Nun sahen mich immer mehr Augen an und es wurde wieder unruhiger. Getuschel war zu hören. Ein kurzes Gefühl der Empörung über diese Respektlosigkeit machte sich in mir breit, bevor mir wieder bewusst wurde, dass ich selbst gerade auf einem Esstisch am Rande des großen Festplatzes stand. Darüber verwirrt zu sein, war absolut akzeptabel. Von hier an übernahm nun mehr Instinkt denn Verstand meine Handlungen. Ich dankte Agam für seine Ausführung und fasste sie mit wenigen Wörtern zusammen. Als direkte Reaktion darauf hob Trogald seine Hand. Als ich ihm auffordernd zunickte, trug er sehr strukturiert die meisten Gegenargumente gegen Agams Vorschlag vor, die auch ich selbst angeführt hätte. Mir war nun klar, dass ich selbst gar nicht mehr zu diskutieren brauchte, denn die Diskussionen waren bereits geschehen, die Meinungen und Schlussfolgerungen waren klar und standen fest. Und alle waren sie richtig und gut, daran hatte ich keinen Zweifel. Meine Meinung war ebenso gut, wie die jedes anderen Duinen.

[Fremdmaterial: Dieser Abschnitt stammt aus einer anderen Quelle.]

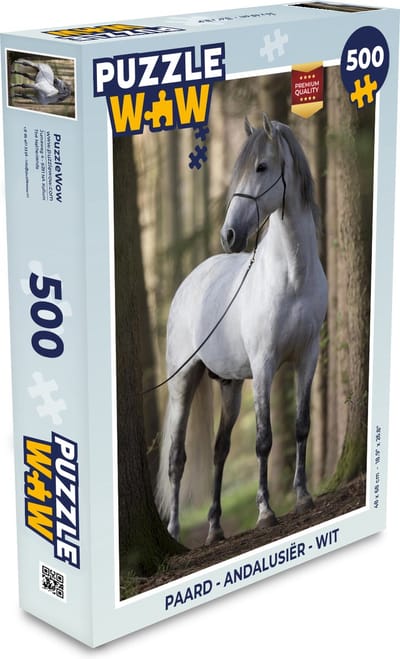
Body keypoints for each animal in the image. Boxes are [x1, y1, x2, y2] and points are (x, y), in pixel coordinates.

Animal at [156, 114, 328, 545]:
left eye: (262, 167)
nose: (229, 235)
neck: (292, 277)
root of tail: (189, 283)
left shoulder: (307, 358)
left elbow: (301, 426)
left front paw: (303, 497)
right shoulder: (264, 366)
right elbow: (264, 439)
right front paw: (266, 512)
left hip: (230, 385)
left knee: (220, 449)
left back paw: (215, 527)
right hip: (184, 382)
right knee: (177, 458)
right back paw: (175, 531)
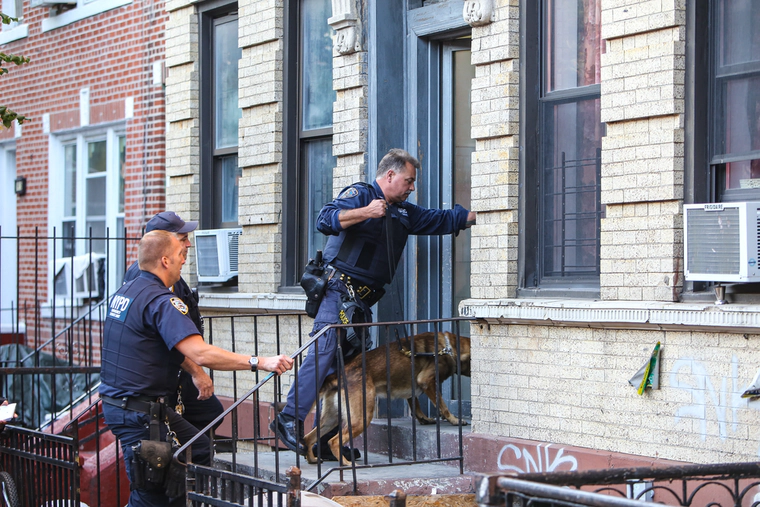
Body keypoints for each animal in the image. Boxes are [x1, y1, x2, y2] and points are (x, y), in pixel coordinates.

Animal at [302, 332, 470, 466]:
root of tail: (337, 374)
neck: (448, 346)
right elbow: (442, 405)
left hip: (331, 418)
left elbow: (415, 404)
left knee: (308, 438)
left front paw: (424, 419)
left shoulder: (413, 386)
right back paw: (346, 463)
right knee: (333, 441)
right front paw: (454, 420)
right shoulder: (426, 381)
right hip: (361, 418)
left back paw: (312, 459)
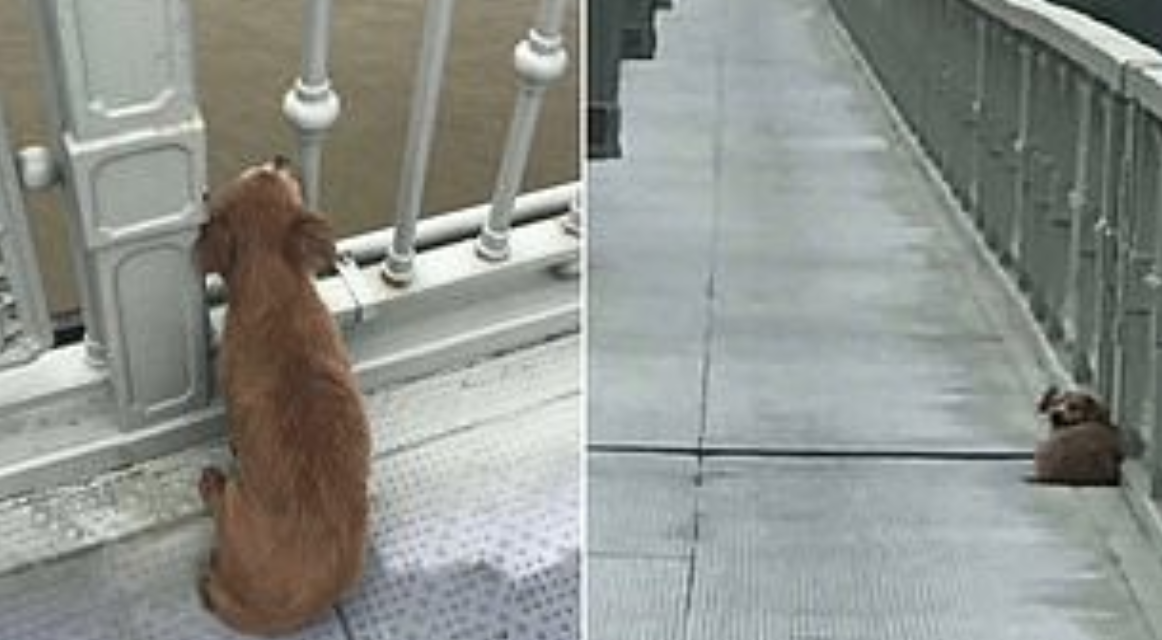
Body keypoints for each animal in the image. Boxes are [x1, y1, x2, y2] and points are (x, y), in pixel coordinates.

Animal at [192, 156, 369, 636]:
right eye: (283, 178)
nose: (280, 157)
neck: (274, 284)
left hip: (236, 502)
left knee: (220, 502)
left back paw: (211, 483)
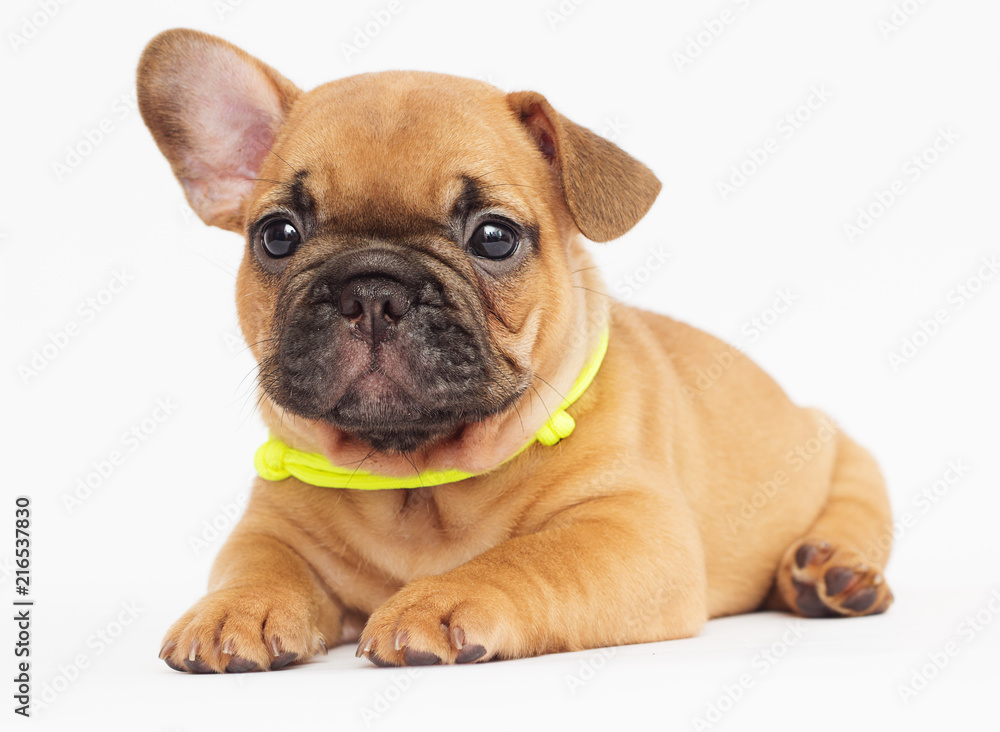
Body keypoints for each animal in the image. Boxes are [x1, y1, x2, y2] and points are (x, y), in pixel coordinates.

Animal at [137, 30, 896, 676]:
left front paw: (441, 599)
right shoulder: (271, 526)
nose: (372, 289)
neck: (415, 476)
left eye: (494, 237)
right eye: (277, 235)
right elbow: (256, 562)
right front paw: (235, 609)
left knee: (855, 509)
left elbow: (531, 557)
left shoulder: (631, 528)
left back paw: (830, 573)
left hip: (845, 456)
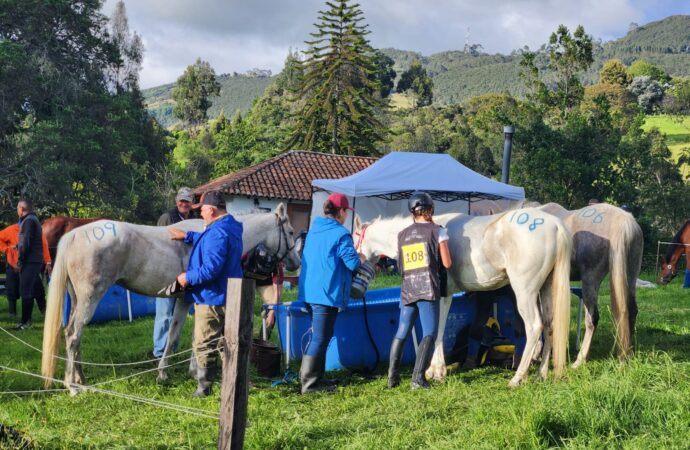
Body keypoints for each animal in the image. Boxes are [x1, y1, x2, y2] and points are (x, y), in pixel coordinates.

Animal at [40, 204, 298, 394]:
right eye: (291, 232)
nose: (295, 264)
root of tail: (74, 234)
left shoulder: (186, 301)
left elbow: (182, 335)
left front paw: (174, 372)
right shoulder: (190, 301)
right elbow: (186, 337)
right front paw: (182, 373)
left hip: (77, 299)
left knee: (74, 335)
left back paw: (81, 379)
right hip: (90, 299)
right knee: (73, 335)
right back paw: (72, 386)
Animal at [354, 207, 568, 386]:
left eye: (353, 238)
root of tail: (554, 224)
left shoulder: (442, 295)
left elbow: (438, 329)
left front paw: (436, 371)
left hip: (525, 292)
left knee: (534, 327)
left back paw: (518, 377)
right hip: (546, 289)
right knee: (549, 325)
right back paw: (541, 374)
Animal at [536, 202, 640, 368]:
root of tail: (623, 221)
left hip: (590, 282)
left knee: (592, 318)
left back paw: (580, 360)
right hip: (630, 277)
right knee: (631, 311)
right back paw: (627, 354)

Mehr Hände hoben sich nun, als seien die Entlassenen wieder zu Schülern geworden, die zu mir, ihrem Lehrer, sprachen. Das Getuschel war längst verstummt. Ich konnte spüren, wie ich mühelos als selbsternannter Leiter dieser Diskussion anerkannt wurde und es funktionierte. Alle Daonna standen nun in einem unordentlichen Halbkreis vor mir und meinem Tisch auf dem großen Festplatz, so dass mich alle gut sehen und hören konnten. Nachdem nach Trogalds Ausführungen noch etwa sechzig Hände für Wortmeldungen zu sehen waren, so waren es vier Redner später nur noch gut ein Dutzend. Schon bald war alles gesagt und ich fasste ein letztes Mal zusammen, bevor die Zeit der Abstimmungen über alle heute vorgestellten Punkte gekommen war. Dann bat ich um Handzeichen.

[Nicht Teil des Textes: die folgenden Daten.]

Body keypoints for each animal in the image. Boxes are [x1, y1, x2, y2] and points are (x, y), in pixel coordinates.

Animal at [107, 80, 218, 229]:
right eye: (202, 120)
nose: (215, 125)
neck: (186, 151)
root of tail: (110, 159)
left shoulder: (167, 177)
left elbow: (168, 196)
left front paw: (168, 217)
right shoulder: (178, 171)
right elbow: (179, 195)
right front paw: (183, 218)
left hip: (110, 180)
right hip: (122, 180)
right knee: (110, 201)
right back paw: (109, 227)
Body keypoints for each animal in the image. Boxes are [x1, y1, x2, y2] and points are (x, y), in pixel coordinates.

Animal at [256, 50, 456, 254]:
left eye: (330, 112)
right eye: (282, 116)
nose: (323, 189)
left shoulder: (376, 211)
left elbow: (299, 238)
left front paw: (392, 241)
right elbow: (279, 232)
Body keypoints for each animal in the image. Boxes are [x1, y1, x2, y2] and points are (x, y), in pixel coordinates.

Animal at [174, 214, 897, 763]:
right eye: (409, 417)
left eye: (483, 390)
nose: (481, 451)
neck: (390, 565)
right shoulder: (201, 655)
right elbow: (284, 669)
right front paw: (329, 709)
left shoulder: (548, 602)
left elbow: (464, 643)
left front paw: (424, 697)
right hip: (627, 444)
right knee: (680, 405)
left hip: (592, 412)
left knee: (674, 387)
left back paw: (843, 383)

Es wurde heute mehrheitlich von allen anwesenden Daonna beschlossen:
Der Rat der Weisen soll aus zwölf Mitgliedern bestehen. Seine Aufgabe soll es sein, das Volk der Daonna vor Gefahren zu beschützen, für die Vermehrung des Wissens Sorge zu tragen, sowie Wohlstand und Wachstum sicherzustellen. Die Ratsmitglieder werden in jedem zweiten Weltenlauf neu gewählt oder bestätigt. Die zwölf Weisen einigen sich danach auf ihren Luchd-Labhairt. Er ist der Sprecher des Rates und der erste Zuhörer für alle Anliegen. Sollte der Rat keine eindeutige Entscheidung fällen können, so wird es der Luchd-Labhairt tun.

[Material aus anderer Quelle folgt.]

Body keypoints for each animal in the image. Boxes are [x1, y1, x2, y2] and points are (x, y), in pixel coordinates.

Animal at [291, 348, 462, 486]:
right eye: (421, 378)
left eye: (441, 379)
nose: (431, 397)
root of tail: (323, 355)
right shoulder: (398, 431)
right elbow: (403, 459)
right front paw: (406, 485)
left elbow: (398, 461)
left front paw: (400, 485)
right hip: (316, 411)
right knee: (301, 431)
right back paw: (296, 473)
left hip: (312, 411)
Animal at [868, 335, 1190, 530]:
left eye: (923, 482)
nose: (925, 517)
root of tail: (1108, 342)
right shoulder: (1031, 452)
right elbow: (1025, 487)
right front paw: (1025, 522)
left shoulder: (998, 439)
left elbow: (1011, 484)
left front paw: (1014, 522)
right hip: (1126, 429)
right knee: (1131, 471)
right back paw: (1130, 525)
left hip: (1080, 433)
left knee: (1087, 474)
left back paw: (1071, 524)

Dann wurden die zwölf Weisen gewählt. Dabei wurde ich von Agam vorgeschlagen und mit großer Mehrheit gewählt. Der Rat der Weisen bestand nun aus vier Ceannardan und acht Lehrern, darunter auch ich selbst. Wir zwölf berieten nun kurz und wählten unseren Luchd-Labhairt.
Und diese Wahl fiel auf mich. Die Logik und die Ereignisse dieses Tages hatten mich überzeugt: Mich zu wählen war die bestmögliche Entscheidung.